# What needs to be done:
Present every line of the material below as a numbered list, omitting the blank lines.

(Dataset records)

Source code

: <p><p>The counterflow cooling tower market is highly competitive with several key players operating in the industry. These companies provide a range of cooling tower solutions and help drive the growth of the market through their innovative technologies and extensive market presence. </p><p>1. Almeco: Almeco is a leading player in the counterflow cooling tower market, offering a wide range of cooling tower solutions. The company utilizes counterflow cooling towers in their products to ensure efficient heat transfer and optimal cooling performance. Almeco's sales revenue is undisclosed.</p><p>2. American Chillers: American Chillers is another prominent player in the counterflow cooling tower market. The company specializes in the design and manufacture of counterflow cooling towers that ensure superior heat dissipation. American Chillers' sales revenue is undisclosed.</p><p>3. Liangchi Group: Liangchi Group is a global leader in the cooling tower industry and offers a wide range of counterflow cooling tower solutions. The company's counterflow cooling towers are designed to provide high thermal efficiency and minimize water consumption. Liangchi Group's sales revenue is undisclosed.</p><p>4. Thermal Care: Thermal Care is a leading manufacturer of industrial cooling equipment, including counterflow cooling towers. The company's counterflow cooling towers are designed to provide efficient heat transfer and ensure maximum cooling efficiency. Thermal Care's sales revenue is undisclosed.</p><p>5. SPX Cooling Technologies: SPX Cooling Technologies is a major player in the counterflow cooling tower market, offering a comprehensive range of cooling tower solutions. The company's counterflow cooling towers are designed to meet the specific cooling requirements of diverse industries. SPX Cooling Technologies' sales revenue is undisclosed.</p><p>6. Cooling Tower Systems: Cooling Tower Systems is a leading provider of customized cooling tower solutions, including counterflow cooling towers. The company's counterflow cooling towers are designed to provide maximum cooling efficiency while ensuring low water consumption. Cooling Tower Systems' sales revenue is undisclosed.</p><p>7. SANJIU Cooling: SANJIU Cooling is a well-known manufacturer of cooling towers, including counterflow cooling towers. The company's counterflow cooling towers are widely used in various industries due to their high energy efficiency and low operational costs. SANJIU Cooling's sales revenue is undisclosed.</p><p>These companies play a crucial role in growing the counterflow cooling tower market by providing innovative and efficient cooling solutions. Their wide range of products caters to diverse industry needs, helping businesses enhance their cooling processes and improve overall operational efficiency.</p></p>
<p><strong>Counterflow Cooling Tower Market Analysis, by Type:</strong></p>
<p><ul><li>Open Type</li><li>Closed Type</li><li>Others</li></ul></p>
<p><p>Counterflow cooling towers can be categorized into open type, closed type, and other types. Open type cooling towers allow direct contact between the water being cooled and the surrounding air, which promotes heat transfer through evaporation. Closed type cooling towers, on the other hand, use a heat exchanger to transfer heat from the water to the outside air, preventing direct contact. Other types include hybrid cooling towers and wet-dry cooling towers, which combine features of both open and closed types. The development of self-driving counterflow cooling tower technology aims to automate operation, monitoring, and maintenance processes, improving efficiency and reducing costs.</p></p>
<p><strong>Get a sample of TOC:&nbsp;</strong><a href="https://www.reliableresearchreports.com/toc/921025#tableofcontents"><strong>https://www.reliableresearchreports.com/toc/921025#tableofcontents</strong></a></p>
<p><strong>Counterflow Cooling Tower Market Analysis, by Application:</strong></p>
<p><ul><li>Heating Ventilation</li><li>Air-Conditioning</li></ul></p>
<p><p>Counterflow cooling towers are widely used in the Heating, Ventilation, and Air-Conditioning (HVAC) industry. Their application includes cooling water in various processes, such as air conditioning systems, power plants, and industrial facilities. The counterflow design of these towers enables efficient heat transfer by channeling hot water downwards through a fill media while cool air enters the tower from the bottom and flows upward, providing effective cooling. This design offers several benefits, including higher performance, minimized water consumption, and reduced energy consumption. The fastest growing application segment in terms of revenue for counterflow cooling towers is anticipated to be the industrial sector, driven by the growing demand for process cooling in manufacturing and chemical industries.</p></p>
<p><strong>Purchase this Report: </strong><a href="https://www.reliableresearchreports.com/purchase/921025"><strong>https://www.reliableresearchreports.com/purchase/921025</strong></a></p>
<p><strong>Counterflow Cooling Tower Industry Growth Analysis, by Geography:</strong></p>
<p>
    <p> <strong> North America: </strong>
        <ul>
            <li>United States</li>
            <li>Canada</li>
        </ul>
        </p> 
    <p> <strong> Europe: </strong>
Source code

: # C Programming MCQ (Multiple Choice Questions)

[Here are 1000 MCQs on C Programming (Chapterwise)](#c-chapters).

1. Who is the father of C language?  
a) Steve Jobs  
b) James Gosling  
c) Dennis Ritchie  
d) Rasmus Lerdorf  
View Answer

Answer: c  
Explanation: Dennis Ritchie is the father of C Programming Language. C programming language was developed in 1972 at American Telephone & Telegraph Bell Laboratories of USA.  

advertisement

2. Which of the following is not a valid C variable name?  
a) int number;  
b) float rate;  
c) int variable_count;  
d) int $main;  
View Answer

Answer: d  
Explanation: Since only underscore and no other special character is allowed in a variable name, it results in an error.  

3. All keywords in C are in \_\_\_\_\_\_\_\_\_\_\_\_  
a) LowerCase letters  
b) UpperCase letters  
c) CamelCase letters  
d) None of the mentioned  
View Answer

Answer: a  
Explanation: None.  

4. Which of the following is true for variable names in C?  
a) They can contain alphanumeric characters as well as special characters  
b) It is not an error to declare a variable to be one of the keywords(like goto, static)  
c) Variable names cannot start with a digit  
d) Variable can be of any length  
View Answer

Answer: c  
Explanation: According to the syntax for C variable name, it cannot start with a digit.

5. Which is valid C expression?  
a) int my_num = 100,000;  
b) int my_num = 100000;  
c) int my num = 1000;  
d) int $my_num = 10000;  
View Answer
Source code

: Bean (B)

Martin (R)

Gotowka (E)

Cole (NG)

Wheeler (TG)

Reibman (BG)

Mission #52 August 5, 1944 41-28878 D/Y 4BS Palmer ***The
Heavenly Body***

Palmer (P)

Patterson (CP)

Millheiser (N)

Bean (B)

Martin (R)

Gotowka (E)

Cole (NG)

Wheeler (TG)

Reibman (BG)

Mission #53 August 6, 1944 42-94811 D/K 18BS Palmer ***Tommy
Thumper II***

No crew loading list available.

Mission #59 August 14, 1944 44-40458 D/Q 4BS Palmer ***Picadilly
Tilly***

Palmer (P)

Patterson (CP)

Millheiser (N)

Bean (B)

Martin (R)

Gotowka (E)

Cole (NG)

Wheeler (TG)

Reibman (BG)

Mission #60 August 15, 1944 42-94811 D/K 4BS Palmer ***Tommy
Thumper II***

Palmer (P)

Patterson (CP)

# Reply to the exercise:
1. Source code
2. : <p><p>The counterflow cooling tower market is highly competitive with several key players operating in the industry. These companies provide a range of cooling tower solutions and help drive the growth of the market through their innovative technologies and extensive market presence. </p><p>1. Almeco: Almeco is a leading player in the counterflow cooling tower market, offering a wide range of cooling tower solutions. The company utilizes counterflow cooling towers in their products to ensure efficient heat transfer and optimal cooling performance. Almeco's sales revenue is undisclosed.</p><p>2. American Chillers: American Chillers is another prominent player in the counterflow cooling tower market. The company specializes in the design and manufacture of counterflow cooling towers that ensure superior heat dissipation. American Chillers' sales revenue is undisclosed.</p><p>3. Liangchi Group: Liangchi Group is a global leader in the cooling tower industry and offers a wide range of counterflow cooling tower solutions. The company's counterflow cooling towers are designed to provide high thermal efficiency and minimize water consumption. Liangchi Group's sales revenue is undisclosed.</p><p>4. Thermal Care: Thermal Care is a leading manufacturer of industrial cooling equipment, including counterflow cooling towers. The company's counterflow cooling towers are designed to provide efficient heat transfer and ensure maximum cooling efficiency. Thermal Care's sales revenue is undisclosed.</p><p>5. SPX Cooling Technologies: SPX Cooling Technologies is a major player in the counterflow cooling tower market, offering a comprehensive range of cooling tower solutions. The company's counterflow cooling towers are designed to meet the specific cooling requirements of diverse industries. SPX Cooling Technologies' sales revenue is undisclosed.</p><p>6. Cooling Tower Systems: Cooling Tower Systems is a leading provider of customized cooling tower solutions, including counterflow cooling towers. The company's counterflow cooling towers are designed to provide maximum cooling efficiency while ensuring low water consumption. Cooling Tower Systems' sales revenue is undisclosed.</p><p>7. SANJIU Cooling: SANJIU Cooling is a well-known manufacturer of cooling towers, including counterflow cooling towers. The company's counterflow cooling towers are widely used in various industries due to their high energy efficiency and low operational costs. SANJIU Cooling's sales revenue is undisclosed.</p><p>These companies play a crucial role in growing the counterflow cooling tower market by providing innovative and efficient cooling solutions. Their wide range of products caters to diverse industry needs, helping businesses enhance their cooling processes and improve overall operational efficiency.</p></p>
3. <p><strong>Counterflow Cooling Tower Market Analysis, by Type:</strong></p>
4. <p><ul><li>Open Type</li><li>Closed Type</li><li>Others</li></ul></p>
5. <p><p>Counterflow cooling towers can be categorized into open type, closed type, and other types. Open type cooling towers allow direct contact between the water being cooled and the surrounding air, which promotes heat transfer through evaporation. Closed type cooling towers, on the other hand, use a heat exchanger to transfer heat from the water to the outside air, preventing direct contact. Other types include hybrid cooling towers and wet-dry cooling towers, which combine features of both open and closed types. The development of self-driving counterflow cooling tower technology aims to automate operation, monitoring, and maintenance processes, improving efficiency and reducing costs.</p></p>
6. <p><strong>Get a sample of TOC:&nbsp;</strong><a href="https://www.reliableresearchreports.com/toc/921025#tableofcontents"><strong>https://www.reliableresearchreports.com/toc/921025#tableofcontents</strong></a></p>
7. <p><strong>Counterflow Cooling Tower Market Analysis, by Application:</strong></p>
8. <p><ul><li>Heating Ventilation</li><li>Air-Conditioning</li></ul></p>
9. <p><p>Counterflow cooling towers are widely used in the Heating, Ventilation, and Air-Conditioning (HVAC) industry. Their application includes cooling water in various processes, such as air conditioning systems, power plants, and industrial facilities. The counterflow design of these towers enables efficient heat transfer by channeling hot water downwards through a fill media while cool air enters the tower from the bottom and flows upward, providing effective cooling. This design offers several benefits, including higher performance, minimized water consumption, and reduced energy consumption. The fastest growing application segment in terms of revenue for counterflow cooling towers is anticipated to be the industrial sector, driven by the growing demand for process cooling in manufacturing and chemical industries.</p></p>
10. <p><strong>Purchase this Report: </strong><a href="https://www.reliableresearchreports.com/purchase/921025"><strong>https://www.reliableresearchreports.com/purchase/921025</strong></a></p>
11. <p><strong>Counterflow Cooling Tower Industry Growth Analysis, by Geography:</strong></p>
12. <p>
13.     <p> <strong> North America: </strong>
14.         <ul>
15.             <li>United States</li>
16.             <li>Canada</li>
17.         </ul>
18.         </p> 
19.     <p> <strong> Europe: </strong>
20. Source code
21. : # C Programming MCQ (Multiple Choice Questions)
22. [Here are 1000 MCQs on C Programming (Chapterwise)](#c-chapters).
23. 1. Who is the father of C language?  
24. a) Steve Jobs  
25. b) James Gosling  
26. c) Dennis Ritchie  
27. d) Rasmus Lerdorf  
28. View Answer
29. Answer: c  
30. Explanation: Dennis Ritchie is the father of C Programming Language. C programming language was developed in 1972 at American Telephone & Telegraph Bell Laboratories of USA.  
31. advertisement
32. 2. Which of the following is not a valid C variable name?  
33. a) int number;  
34. b) float rate;  
35. c) int variable_count;  
36. d) int $main;  
37. View Answer
38. Answer: d  
39. Explanation: Since only underscore and no other special character is allowed in a variable name, it results in an error.  
40. 3. All keywords in C are in \_\_\_\_\_\_\_\_\_\_\_\_  
41. a) LowerCase letters  
42. b) UpperCase letters  
43. c) CamelCase letters  
44. d) None of the mentioned  
45. View Answer
46. Answer: a  
47. Explanation: None.  
48. 4. Which of the following is true for variable names in C?  
49. a) They can contain alphanumeric characters as well as special characters  
50. b) It is not an error to declare a variable to be one of the keywords(like goto, static)  
51. c) Variable names cannot start with a digit  
52. d) Variable can be of any length  
53. View Answer
54. Answer: c  
55. Explanation: According to the syntax for C variable name, it cannot start with a digit.
56. 5. Which is valid C expression?  
57. a) int my_num = 100,000;  
58. b) int my_num = 100000;  
59. c) int my num = 1000;  
60. d) int $my_num = 10000;  
61. View Answer
62. Source code
63. : Bean (B)
64. Martin (R)
65. Gotowka (E)
66. Cole (NG)
67. Wheeler (TG)
68. Reibman (BG)
69. Mission #52 August 5, 1944 41-28878 D/Y 4BS Palmer ***The
70. Heavenly Body***
71. Palmer (P)
72. Patterson (CP)
73. Millheiser (N)
74. Bean (B)
75. Martin (R)
76. Gotowka (E)
77. Cole (NG)
78. Wheeler (TG)
79. Reibman (BG)
80. Mission #53 August 6, 1944 42-94811 D/K 18BS Palmer ***Tommy
81. Thumper II***
82. No crew loading list available.
83. Mission #59 August 14, 1944 44-40458 D/Q 4BS Palmer ***Picadilly
84. Tilly***
85. Palmer (P)
86. Patterson (CP)
87. Millheiser (N)
88. Bean (B)
89. Martin (R)
90. Gotowka (E)
91. Cole (NG)
92. Wheeler (TG)
93. Reibman (BG)
94. Mission #60 August 15, 1944 42-94811 D/K 4BS Palmer ***Tommy
95. Thumper II***
96. Palmer (P)
97. Patterson (CP)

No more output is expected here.